The set of characters that are usually used to compose passwords is very wide. These are lowercase and uppercase English letters, numbers from zero to nine, special characters. There are a lot of options for passwords. But for some reason, many users prefer to compose light passwords of 4-6 characters, which are easy to crack. The point is that people are simply afraid to forget their passwords. Let's figure out how to compose a complex and long password and at the same time put it aside in your memory forever.
Instructions
Step 1
Of course, with age, memory deteriorates and begins to act selectively. Something can be remembered for a lifetime, while another fact will immediately fly out of my head. So it turns out that passwords of eight characters are forgotten quickly, but long poems are remembered from school and for life.
Step 2
And why not try to fetch some familiar poem from your memory in order to compose a complex and at the same time easy to remember password on its basis. You won't even have to remember anything here, because all the information you need is in your memory. Let's take popular lines from Pushkin's poem and practice making passwords for them:
The storm covers the sky with darkness, Whirling snow whirlwinds.
How a beast she will howl
It will cry like a child.
Step 3
Now leave only the first letters of each word and write them in a row without spaces on one line. It will turn out: BmnkVskTkzozTzkd. Now write the same thing on the English keyboard:
Step 4
You can complicate the task: do not exclude punctuation marks to get "Bmnk, Vsk. Tkzoz, Tzkd." In the English layout, you will get “
Step 5
Well, another way to complicate such a password is to come up with a character replacement system. For example, the letter "v" can be replaced with the number 5, because the Roman counterpart of this number is drawn in the same way as this letter. The character "b" is similar to the number 6, the letter "l" is easy to replace with the number 1, and so on.
Step 6
You can also use special programs to generate complex passwords.

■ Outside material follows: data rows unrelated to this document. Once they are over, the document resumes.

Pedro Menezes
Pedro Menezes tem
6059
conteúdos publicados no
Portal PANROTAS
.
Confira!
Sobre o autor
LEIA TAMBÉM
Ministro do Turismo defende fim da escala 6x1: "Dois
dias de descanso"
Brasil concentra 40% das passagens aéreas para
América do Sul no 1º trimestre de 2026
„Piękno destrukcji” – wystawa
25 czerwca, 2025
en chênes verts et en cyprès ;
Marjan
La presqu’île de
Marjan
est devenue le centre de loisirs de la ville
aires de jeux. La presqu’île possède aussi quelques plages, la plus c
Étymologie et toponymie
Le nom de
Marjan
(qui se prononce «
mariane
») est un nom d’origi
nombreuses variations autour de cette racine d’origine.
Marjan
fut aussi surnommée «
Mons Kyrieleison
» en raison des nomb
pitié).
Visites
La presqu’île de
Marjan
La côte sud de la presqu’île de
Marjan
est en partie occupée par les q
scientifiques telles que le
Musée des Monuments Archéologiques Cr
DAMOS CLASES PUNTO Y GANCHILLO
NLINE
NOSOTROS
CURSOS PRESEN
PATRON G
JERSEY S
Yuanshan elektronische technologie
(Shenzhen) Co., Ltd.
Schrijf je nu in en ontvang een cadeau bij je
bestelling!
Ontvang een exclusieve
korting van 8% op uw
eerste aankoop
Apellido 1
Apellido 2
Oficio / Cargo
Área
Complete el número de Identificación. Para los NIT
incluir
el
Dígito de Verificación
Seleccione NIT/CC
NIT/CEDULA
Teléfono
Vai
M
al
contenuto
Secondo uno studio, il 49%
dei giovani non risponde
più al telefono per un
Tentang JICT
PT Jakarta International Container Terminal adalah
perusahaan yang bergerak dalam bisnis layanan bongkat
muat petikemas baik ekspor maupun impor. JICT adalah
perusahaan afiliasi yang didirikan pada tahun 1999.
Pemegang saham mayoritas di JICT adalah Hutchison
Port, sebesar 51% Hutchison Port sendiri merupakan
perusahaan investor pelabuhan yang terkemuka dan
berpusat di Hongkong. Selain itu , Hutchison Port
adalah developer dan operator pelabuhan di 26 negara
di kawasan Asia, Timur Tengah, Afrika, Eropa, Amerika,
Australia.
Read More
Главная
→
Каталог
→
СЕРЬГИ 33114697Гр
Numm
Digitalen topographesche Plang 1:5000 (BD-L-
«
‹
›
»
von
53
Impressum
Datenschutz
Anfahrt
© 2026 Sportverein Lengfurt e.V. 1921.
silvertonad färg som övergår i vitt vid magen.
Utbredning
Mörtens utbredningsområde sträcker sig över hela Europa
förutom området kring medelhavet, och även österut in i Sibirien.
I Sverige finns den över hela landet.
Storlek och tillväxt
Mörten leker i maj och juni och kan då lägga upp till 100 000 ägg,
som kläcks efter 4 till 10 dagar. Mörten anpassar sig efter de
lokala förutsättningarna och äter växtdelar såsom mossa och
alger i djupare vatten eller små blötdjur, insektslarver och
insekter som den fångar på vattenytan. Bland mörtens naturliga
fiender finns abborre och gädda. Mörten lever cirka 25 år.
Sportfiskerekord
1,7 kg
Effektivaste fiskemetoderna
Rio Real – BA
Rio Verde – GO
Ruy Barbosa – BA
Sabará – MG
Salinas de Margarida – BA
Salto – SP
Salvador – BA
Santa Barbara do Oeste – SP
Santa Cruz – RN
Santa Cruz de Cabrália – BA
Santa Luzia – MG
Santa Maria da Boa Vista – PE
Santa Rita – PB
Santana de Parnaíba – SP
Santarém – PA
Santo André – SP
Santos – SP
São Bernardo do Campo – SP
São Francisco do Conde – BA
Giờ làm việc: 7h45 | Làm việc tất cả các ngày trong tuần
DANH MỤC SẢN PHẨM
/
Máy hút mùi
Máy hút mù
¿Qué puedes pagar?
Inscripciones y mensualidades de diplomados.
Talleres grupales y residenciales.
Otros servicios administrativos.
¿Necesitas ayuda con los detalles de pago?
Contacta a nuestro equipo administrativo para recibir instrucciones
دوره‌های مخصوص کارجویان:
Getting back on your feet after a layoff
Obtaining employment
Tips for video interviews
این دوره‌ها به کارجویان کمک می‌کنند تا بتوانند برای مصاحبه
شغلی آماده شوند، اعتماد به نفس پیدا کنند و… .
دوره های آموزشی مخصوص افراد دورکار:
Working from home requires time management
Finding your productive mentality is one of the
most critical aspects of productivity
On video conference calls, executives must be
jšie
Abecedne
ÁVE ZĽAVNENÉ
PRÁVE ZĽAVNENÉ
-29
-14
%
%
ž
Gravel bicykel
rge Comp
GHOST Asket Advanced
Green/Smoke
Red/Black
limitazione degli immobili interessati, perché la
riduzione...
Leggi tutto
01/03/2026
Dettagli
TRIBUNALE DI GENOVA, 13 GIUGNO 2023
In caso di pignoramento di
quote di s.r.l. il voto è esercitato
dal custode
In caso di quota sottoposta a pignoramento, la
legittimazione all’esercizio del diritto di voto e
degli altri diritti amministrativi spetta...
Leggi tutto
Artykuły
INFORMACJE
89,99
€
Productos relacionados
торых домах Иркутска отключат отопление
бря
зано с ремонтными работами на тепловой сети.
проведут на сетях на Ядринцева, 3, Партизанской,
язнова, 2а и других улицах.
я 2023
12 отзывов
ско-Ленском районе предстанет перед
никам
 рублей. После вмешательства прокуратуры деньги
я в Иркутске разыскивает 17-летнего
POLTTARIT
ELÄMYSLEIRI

But in this case, you will have to provide the password to another program. After all, it can be a completely meaningless set of symbols, which is almost impossible to remember by yourself. Of course, there are people who, among "Pi", remember many tens of digits after the decimal point, but this is a unique and extremely rare phenomenon. The programmatic method is pretty good since you don't have to memorize anything yourself. But this method is good only until the first reinstallation of the operating system or until the moment when it is necessary to connect to the "password-protected" service from another computer.